O Formidável – A história de Anne e Godard

26/10/2017 - POSTADO POR EM Filmes

Aproveitando para homenagear Godard enquanto este ainda vive, Michel Hazanavicius, o diretor do premiado “O Artista” (2011),  lança agora “O Formidável” – filme que conta a história de amor entre Godard e Anne, baseado na obra autobiográfica da ex-esposa do diretor, “un an après” (2015).

Muitos conhecem Anne Wiazemsky (1947-2017) como a ex-esposa e musa do cineasta Jean-Luc Godard, contudo, como muitas outras figuras históricas femininas, ela existe fora da sombra de um homem, por mais impressionante que isso possa parecer! (é uma ironia)

Anne

Atriz, Anne (Stacy Martin) participa do longa “A Chinesa” (1967), de Godard (Louis Garrel).
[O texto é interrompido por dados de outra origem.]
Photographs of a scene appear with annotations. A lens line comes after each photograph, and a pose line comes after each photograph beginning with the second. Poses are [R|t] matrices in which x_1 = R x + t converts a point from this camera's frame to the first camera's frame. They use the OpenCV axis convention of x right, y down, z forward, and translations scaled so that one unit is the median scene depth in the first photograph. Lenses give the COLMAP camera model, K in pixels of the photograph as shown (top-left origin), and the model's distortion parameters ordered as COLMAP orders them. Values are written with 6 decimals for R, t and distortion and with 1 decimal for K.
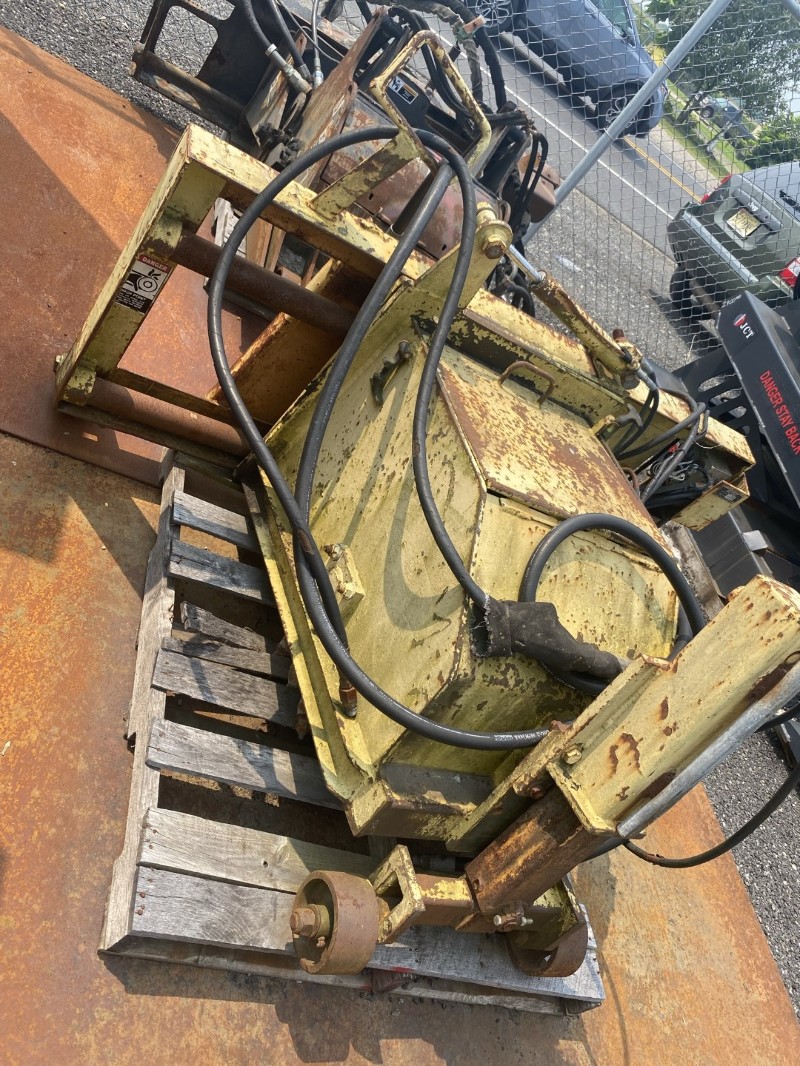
lens RADIAL K [[806.9, 0, 403.5], [0, 806.9, 529.7], [0, 0, 1]] dist [0.004548, -0.004362]
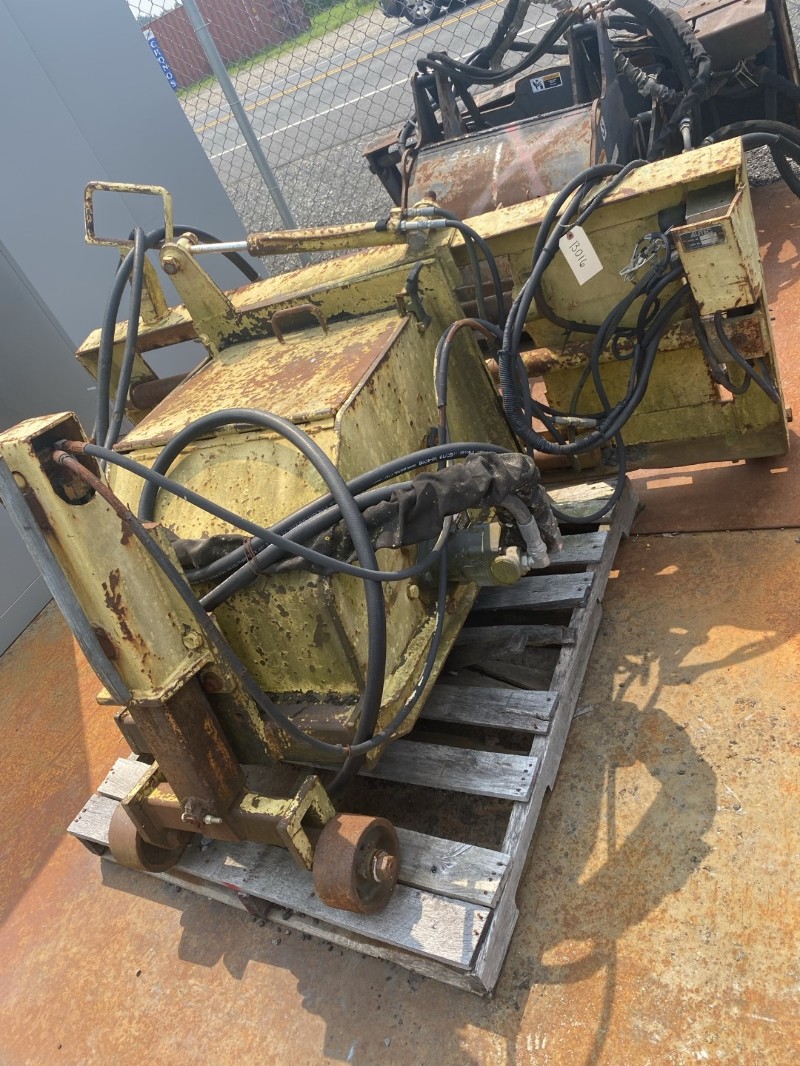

É durante as filmagens que ela se encanta pelo cineasta – à época, já considerado um gênio. Casam-se imediatamente.

Vemos os desgastes da relação amorosa entre a artista e seu esposo: o gênio detestável de um homem que não consegue poupar à ninguém em sua crise (enquanto pessoa e enquanto artista – Godard entraria profundamente numa fase revolucionária de sua obra). O filme tem como ponto principal a mudança do ponto de vista de Wiazemsky sobre seu marido: do cineasta empolgado com sua arte ao marido abusivo e homem comum. Narrado pelos dois (e às vezes por uma terceira voz), desde seu início anuncia a tragédia da vida mundana; pessoas amam e deixam de amar.

Foto: Divulgação

Apesar da fabulação de uma situação atual, vemos em “O Formidável” uma história extremamente verossímil – os pedidos do marido para que a esposa não aceite um emprego x, o cerceamento da individualidade da mulher, o devir-patético (risos #George) dos homens de meia-idade e outras coisas que lentamente destroem aquilo que um dia convencionou-se chamar Amor.

Foto: Divulgação

Homenagem técnica

Do ponto de vista técnico, o longa é bastante influenciado pela estética da nouvelle vague (escola cinematográfica de origem francesa), mas de maneira bem humorada. Talvez haja alguns excessos, mas nada de muito grave. Explica-se: Hazanavicius utiliza todo o arsenal de elementos do cinema godardiano para florear sua história. Sons que caminham da diegese (aquilo que ocorre no universo narrativo atualmente, como o som de um telefone tocando) para não-diegese (como a trilha musical que apenas o espectador ouve), frames pausados, o uso do negativo e a relação som-imagem são bem explorados. Não é genial, mas não ofende – a obra homenageia o cinema francês da década de 60 e faz isso bem.

Foto: Divulgação

Veredicto

Vale a pena assistir o filme de Hazanavicius; é uma ficção que, pelo menos um pouco, tira nossa fé de um ídolo e revela um sentimento que se esconde muito suave dentro de nossas cabeças – a desilusão. Anne é uma personagem incrível e que, se passa considerável tempo do longa calada, nos informa muito mais do que os verborrágicos homens ao seu redor. A atriz, personagem real da história, morreu dia 5 de outubro deste ano. Deixou uma vasta obra literária, bem como atuou em diversos longas (de diversos diretores). Seu muso – pelo menos durante o tempo em que ela o amou – segue vivo, com 86 anos.